After describing the different types of checks that are included in LintedData, this section describes the steps that need to be followed when implementing a new validator.

The first step is to assign the validator a level. The differences between those are described in the previous section. The examples also given in the section may help to find a suitable level. It may also help to ask what information is needed to solve the problem. When choosing the level, it should be considered that the most appropriate class should always be chosen.

Next to choosing the level of the check, it must be considered to which Scope it applies. The scope of a validator defines which common vocabulary the check applies to. For example, CheckRdfIrisTooLong only uses the IRI concept from RDF. Whereas CheckRdfsSeveralClassesWithTheSameLabel uses the concept Label from RDFS. The validators are grouped by their scope for the different Testsuites in Runner as well as in the exported XML result file.

The name of a check should describe the bad practise it detects. The corresponding class name should be in CamelCase and follow the naming convention below:

Check<Scope><Check-Name>

All checks call the constructor of their abstract superclass. They have the following arguments:

Argument Description
scope Corresponding semantic web modelling language, determines corresponding Testsuite, a value of Scope.
severity How important it is to fix an occurring failure of this validator, see section general architecture for a description of the different values.
name This attribute does not describe the validator itself but is a general description of the failures found by the validator.
query This attribute only applies to SparqlChecks. It can be passed as String, file or InputStream.

All these arguments should be set in the constructor itself, so that the constructor itself doesn't require any arguments.

Besides the creation of a constructor, the implementation of the execute method is an essential step. This function returns a list of Failures and always has two arguments:

One argument is a String called failureDescription. This argument is used to set the text attribute of a failure. Later, the text will be the only option for the user to locate the failure within his file. To help the user, the description gets specified with the more specific subclasses. To keep the text formatted, the first character added to it must be a line break. Afterwards, there should be added information that describes the element or elements that led to the failure.

Depending on the level, the second argument is different. The content of failureDescription and the second argument for each level can be found in the following table.

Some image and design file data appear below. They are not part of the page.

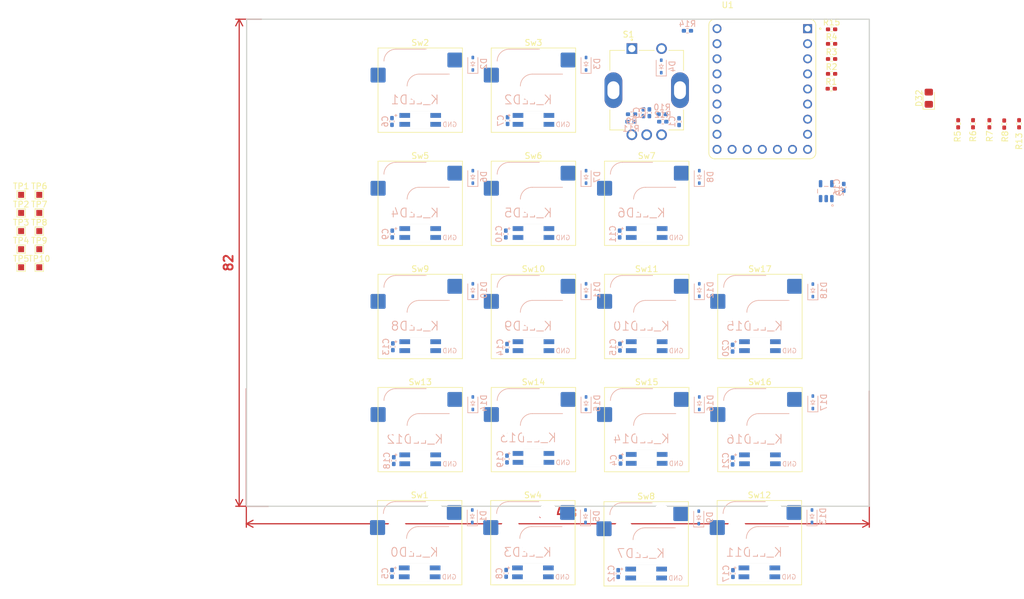
<source format=kicad_pcb>
(kicad_pcb
	(version 20241229)
	(generator "pcbnew")
	(generator_version "9.0")
	(general
		(thickness 1.6)
		(legacy_teardrops no)
	)
	(paper "A4")
	(layers
		(0 "F.Cu" signal)
		(2 "B.Cu" signal)
		(9 "F.Adhes" user "F.Adhesive")
		(11 "B.Adhes" user "B.Adhesive")
		(13 "F.Paste" user)
		(15 "B.Paste" user)
		(5 "F.SilkS" user "F.Silkscreen")
		(7 "B.SilkS" user "B.Silkscreen")
		(1 "F.Mask" user)
		(3 "B.Mask" user)
		(17 "Dwgs.User" user "User.Drawings")
		(19 "Cmts.User" user "User.Comments")
		(21 "Eco1.User" user "User.Eco1")
		(23 "Eco2.User" user "User.Eco2")
		(25 "Edge.Cuts" user)
		(27 "Margin" user)
		(31 "F.CrtYd" user "F.Courtyard")
		(29 "B.CrtYd" user "B.Courtyard")
		(35 "F.Fab" user)
		(33 "B.Fab" user)
		(39 "User.1" user)
		(41 "User.2" user)
		(43 "User.3" user)
		(45 "User.4" user)
	)
	(setup
		(stackup
			(layer "F.SilkS"
				(type "Top Silk Screen")
			)
			(layer "F.Paste"
				(type "Top Solder Paste")
			)
			(layer "F.Mask"
				(type "Top Solder Mask")
				(thickness 0.01)
			)
			(layer "F.Cu"
				(type "copper")
				(thickness 0.035)
			)
			(layer "dielectric 1"
				(type "core")
				(thickness 1.51)
				(material "FR4")
				(epsilon_r 4.5)
				(loss_tangent 0.02)
			)
			(layer "B.Cu"
				(type "copper")
				(thickness 0.035)
			)
			(layer "B.Mask"
				(type "Bottom Solder Mask")
				(thickness 0.01)
			)
			(layer "B.Paste"
				(type "Bottom Solder Paste")
			)
			(layer "B.SilkS"
				(type "Bottom Silk Screen")
			)
			(copper_finish "None")
			(dielectric_constraints no)
		)
		(pad_to_mask_clearance 0)
		(allow_soldermask_bridges_in_footprints no)
		(tenting front back)
		(grid_origin 128.45 152.4)
		(pcbplotparams
			(layerselection 0x00000000_00000000_55555555_5755f5ff)
			(plot_on_all_layers_selection 0x00000000_00000000_00000000_00000000)
			(disableapertmacros no)
			(usegerberextensions no)
			(usegerberattributes yes)
			(usegerberadvancedattributes yes)
			(creategerberjobfile yes)
			(dashed_line_dash_ratio 12.000000)
			(dashed_line_gap_ratio 3.000000)
			(svgprecision 4)
			(plotframeref no)
			(mode 1)
			(useauxorigin no)
			(hpglpennumber 1)
			(hpglpenspeed 20)
			(hpglpendiameter 15.000000)
			(pdf_front_fp_property_popups yes)
			(pdf_back_fp_property_popups yes)
			(pdf_metadata yes)
			(pdf_single_document no)
			(dxfpolygonmode yes)
			(dxfimperialunits yes)
			(dxfusepcbnewfont yes)
			(psnegative no)
			(psa4output no)
			(plot_black_and_white yes)
			(sketchpadsonfab no)
			(plotpadnumbers no)
			(hidednponfab no)
			(sketchdnponfab yes)
			(crossoutdnponfab yes)
			(subtractmaskfromsilk no)
			(outputformat 1)
			(mirror no)
			(drillshape 1)
			(scaleselection 1)
			(outputdirectory "")
		)
	)
	(net 0 "")
	(net 1 "GND")
	(net 2 "/ROW3")
	(net 3 "/ENC_B")
	(net 4 "/ENC_A")
	(net 5 "+5V")
	(net 6 "Net-(D1-A)")
	(net 7 "/ROW0")
	(net 8 "Net-(D2-A)")
	(net 9 "/ROW1")
	(net 10 "/ROW2")
	(net 11 "Net-(D3-A)")
	(net 12 "Net-(D13-A)")
	(net 13 "/COL3")
	(net 14 "Net-(D5-A)")
	(net 15 "Net-(D6-A)")
	(net 16 "Net-(D7-A)")
	(net 17 "Net-(D8-A)")
	(net 18 "Net-(D9-A)")
	(net 19 "Net-(D10-A)")
	(net 20 "Net-(D11-A)")
	(net 21 "Net-(D12-A)")
	(net 22 "/ENC_SW")
	(net 23 "Net-(D14-A)")
	(net 24 "Net-(D15-A)")
	(net 25 "Net-(D16-A)")
	(net 26 "/LED1_IN")
	(net 27 "/LED0_IN")
	(net 28 "/LED2_IN")
	(net 29 "/LED_3IN")
	(net 30 "/LED4_IN")
	(net 31 "/LED5_IN")
	(net 32 "/LED6_IN")
	(net 33 "/LED7_IN")
	(net 34 "/LED8_IN")
	(net 35 "/LED9_IN")
	(net 36 "/LED10_IN")
	(net 37 "/LED11_IN")
	(net 38 "/LED12_IN")
	(net 39 "/LED13_IN")
	(net 40 "/LED14_IN")
	(net 41 "Net-(D32-A)")
	(net 42 "Net-(U1-GP3)")
	(net 43 "/COL0")
	(net 44 "Net-(U1-GP2)")
	(net 45 "/COL1")
	(net 46 "/COL2")
	(net 47 "Net-(U1-GP1)")
	(net 48 "Net-(U1-GP0)")
	(net 49 "Net-(U1-GP10)")
	(net 50 "Net-(U1-GP11)")
	(net 51 "Net-(U1-GP12)")
	(net 52 "Net-(U1-GP13)")
	(net 53 "Net-(S1-CHANNEL_A)")
	(net 54 "Net-(S1-CHANNEL_B)")
	(net 55 "Net-(U1-GP14)")
	(net 56 "/LED_BUFF")
	(net 57 "unconnected-(U1-GP6-Pad7)")
	(net 58 "unconnected-(U1-GP5-Pad6)")
	(net 59 "unconnected-(U1-GP8-Pad9)")
	(net 60 "unconnected-(U1-GP26-Pad17)")
	(net 61 "unconnected-(U1-GP9-Pad10)")
	(net 62 "+3V3")
	(net 63 "unconnected-(U1-GP7-Pad8)")
	(net 64 "Net-(D17-A)")
	(net 65 "unconnected-(U1-GP15-Pad16)")
	(net 66 "unconnected-(U1-GP27-Pad18)")
	(net 67 "Net-(D18-A)")
	(net 68 "Net-(U1-GP4)")
	(net 69 "/COL4")
	(net 70 "Net-(K_LED14-DOUT)")
	(net 71 "unconnected-(K_LED16-DOUT-Pad2)")
	(footprint "Resistor_SMD:R_0402_1005Metric_Pad0.72x0.64mm_HandSolder" (layer "F.Cu") (at 221.445 81.655 -90))
	(footprint "Numpad:XDCR_PEC12R-4120F-S0012" (layer "F.Cu") (at 166.55 76))
	(footprint "TestPoint:TestPoint_Pad_1.0x1.0mm" (layer "F.Cu") (at 64.3625 102.77))
	(footprint "PCM_Switch_Keyboard_Hotswap_Kailh:SW_Hotswap_Kailh_MX" (layer "F.Cu") (at 166.55 133.15))
	(footprint "PCM_Switch_Keyboard_Hotswap_Kailh:SW_Hotswap_Kailh_MX" (layer "F.Cu") (at 185.6 114.1))
	(footprint "PCM_Switch_Keyboard_Hotswap_Kailh:SW_Hotswap_Kailh_MX" (layer "F.Cu") (at 147.5 95.05))
	(footprint "PCM_Switch_Keyboard_Hotswap_Kailh:SW_Hotswap_Kailh_MX" (layer "F.Cu") (at 147.5 133.15))
	(footprint "Numpad:MODULE_RP2040-ZERO" (layer "F.Cu") (at 186 75.8))
	(footprint "PCM_Switch_Keyboard_Hotswap_Kailh:SW_Hotswap_Kailh_MX" (layer "F.Cu") (at 185.6 133.15))
	(footprint "PCM_Switch_Keyboard_Hotswap_Kailh:SW_Hotswap_Kailh_MX" (layer "F.Cu") (at 128.45 114.1))
	(footprint "Resistor_SMD:R_0402_1005Metric_Pad0.72x0.64mm_HandSolder" (layer "F.Cu") (at 226.695 81.71 -90))
	(footprint "TestPoint:TestPoint_Pad_1.0x1.0mm" (layer "F.Cu") (at 64.3625 99.72))
	(footprint "PCM_Switch_Keyboard_Hotswap_Kailh:SW_Hotswap_Kailh_MX" (layer "F.Cu") (at 147.5 114.1))
	(footprint "TestPoint:TestPoint_Pad_1.0x1.0mm" (layer "F.Cu") (at 61.3125 96.67))
	(footprint "PCM_Switch_Keyboard_Hotswap_Kailh:SW_Hotswap_Kailh_MX" (layer "F.Cu") (at 147.408 152.18))
	(footprint "PCM_Switch_Keyboard_Hotswap_Kailh:SW_Hotswap_Kailh_MX" (layer "F.Cu") (at 128.45 76))
	(footprint "PCM_Switch_Keyboard_Hotswap_Kailh:SW_Hotswap_Kailh_MX" (layer "F.Cu") (at 166.55 114.1))
	(footprint "TestPoint:TestPoint_Pad_1.0x1.0mm" (layer "F.Cu") (at 61.3125 102.77))
	(footprint "TestPoint:TestPoint_Pad_1.0x1.0mm" (layer "F.Cu") (at 64.3625 96.67))
	(footprint "Resistor_SMD:R_0402_1005Metric_Pad0.72x0.64mm_HandSolder" (layer "F.Cu") (at 197.6525 73.25))
	(footprint "TestPoint:TestPoint_Pad_1.0x1.0mm" (layer "F.Cu") (at 64.3625 93.62))
	(footprint "TestPoint:TestPoint_Pad_1.0x1.0mm" (layer "F.Cu") (at 61.3125 93.62))
	(footprint "PCM_Switch_Keyboard_Hotswap_Kailh:SW_Hotswap_Kailh_MX" (layer "F.Cu") (at 128.45 95.05))
	(footprint "TestPoint:TestPoint_Pad_1.0x1.0mm"
		(layer "F.Cu")
		(uuid "8bf1fa0e-d1b6-4653-8bc2-ef1a5814e1b5")
		(at 64.3625 105.82)
		(descr "SMD rectangular pad as test Point, square 1.0mm side length")
		(tags "test point SMD pad rectangle square")
		(property "Reference" "TP10"
			(at 0 -1.448 0)
			(layer "F.SilkS")
			(uuid "f50720fd-a5d1-4435-bd29-3bf859e6f94a")
			(effects
				(font
					(size 1 1)
					(thickness 0.15)
				)
			)
		)
		(property "Value" "TestPoint"
			(at 0 1.55 0)
... [505649 chars truncated]
</source>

Level failureDescription 2nd argument
FileCheck Canonical path to the file Raw file
MultiGraphCheck Canonical path to the file File parsed as a dataset
GraphCheck Canonical path to the file; name of the model Single model from the dataset
SparqlSelectCheck Canonical path to the file; name of the model ResultSet from the query
SparqlAskCheck Canonical path to the file; name of the model boolean answer from the query

When creating a new failure and adding it to the list that will be returned at the end, the following information must be given:

Argument Description
message Describes the error in a general way; in most cases, the attribute name of the check can be used.
severity  How critical the found error is. This information can also often be extracted from the attributes of the check.
failureElement This is only for testing, not for a productive environment. This argument is used to describe what caused the failure. For example, the number that can't be represented exactly.
text The description of the error position should be the extended failureDescription.

Before the validator is added to the tool, use JUnit tests to ensure its correctness.

The last step is to add the check to all the checks that are executed when the tool is executed. Therefore, the function createAllChecks in the class Runner must be adopted. Within this function, the new class must be added to the list allChecks.

That's the only needed change in this class. When executing LintedData the next time, the check will also be executed if its scope is chosen. If the check is to be added to the repository, the table of implemented checks in the README.md should be extended to include the new validator.